Which types of data are useful for MT training?
To meet the Automated Translation requirements, relevant Language Resources are of various types:
Translation memories: linguistic databases that capture translations made by humans. They can be used to facilitate future translations tasks but also for training automated translation systems
Translation/language models: statistic information that assigns a probability to a piece of unseen text, based on some training data
Corpora: monolingual and multilingual corpora, comparable, aligned, parallel documents
Lexica: monolingual and multilingual lists of words, multi-words, sentences, etc. in general or specific subject fields
Terminological resources: structured sets of concepts, with associated linguistic information in a specific subject field
Grammars: sets of rules that formalize a language
Where to look for the Language Resources?
Relevant sources of valuable Language Resources are Public Services in the EU Member States and countries associated to the CEF programme.

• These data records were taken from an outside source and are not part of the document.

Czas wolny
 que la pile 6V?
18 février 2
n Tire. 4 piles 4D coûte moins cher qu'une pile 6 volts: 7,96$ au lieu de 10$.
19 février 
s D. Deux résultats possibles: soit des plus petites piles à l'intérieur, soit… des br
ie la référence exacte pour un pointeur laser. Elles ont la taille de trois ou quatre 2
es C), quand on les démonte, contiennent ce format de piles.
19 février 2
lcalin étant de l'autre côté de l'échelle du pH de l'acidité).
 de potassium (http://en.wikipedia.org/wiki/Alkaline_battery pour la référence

These could be public services with a mission at the national, regional, local, cross-border or cross-country (bi-lateral, multi-lateral) level, as well as international organizations with a European basis and mission, including Head of State offices, national or federal ministries, parliaments, regional governments, local authorities, etc. These could be public administrations responsible for online e-government platforms and services in the CEF-relevant areas (e.g. consumer rights, culture, legal domain, social security, health, public procurement), publication offices of ministries, documentation centres, national libraries etc.